ABOUT THIS EXERCISE:
In your copy of the entries below, keep every word exactly and leave out all images.

======== PROVIDED DATA

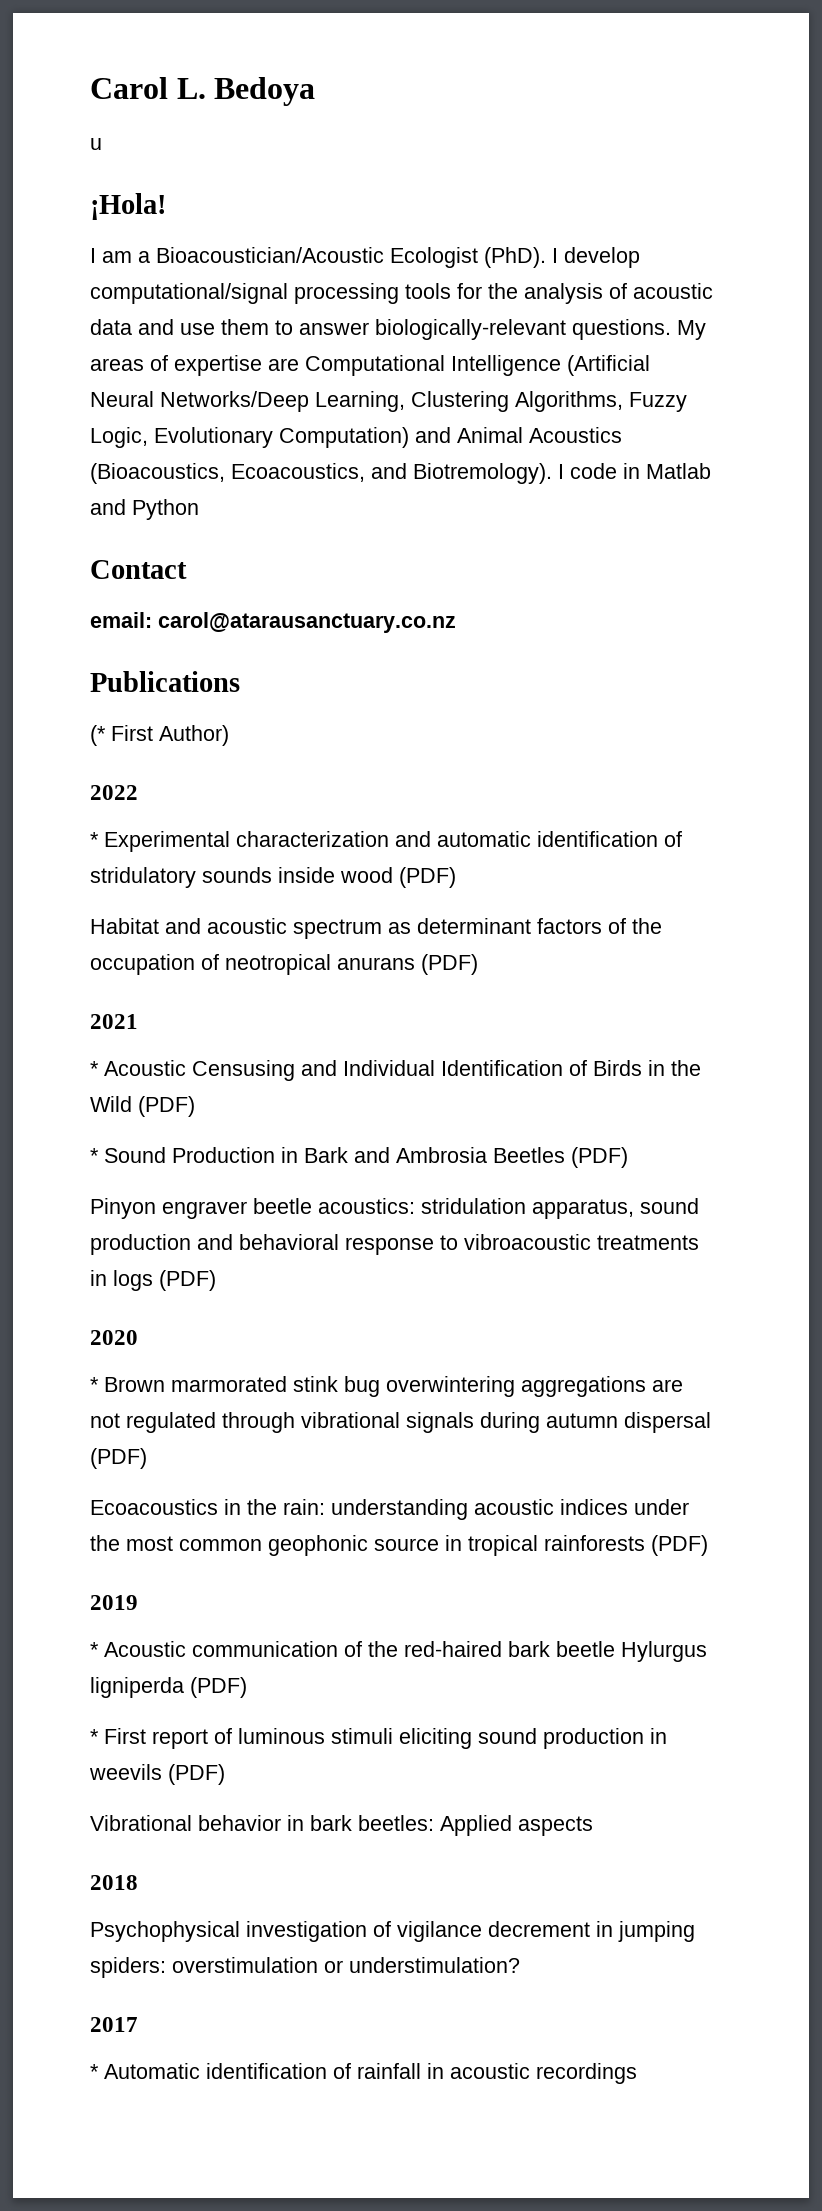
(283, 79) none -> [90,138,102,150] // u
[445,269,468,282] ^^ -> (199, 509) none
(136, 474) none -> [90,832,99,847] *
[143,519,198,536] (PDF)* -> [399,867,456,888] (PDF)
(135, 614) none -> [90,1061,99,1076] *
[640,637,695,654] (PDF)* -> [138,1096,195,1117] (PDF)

================

WORKED SOLUTION:
(283, 79) none -> [90,138,102,150] // u
[445,269,468,282] ^^ -> (199, 509) none
(136, 474) none -> [90,832,99,847] *
[143,519,198,536] (PDF)* -> [399,867,456,888] (PDF)
(135, 614) none -> [90,1061,99,1076] *
[640,637,695,654] (PDF)* -> [138,1096,195,1117] (PDF)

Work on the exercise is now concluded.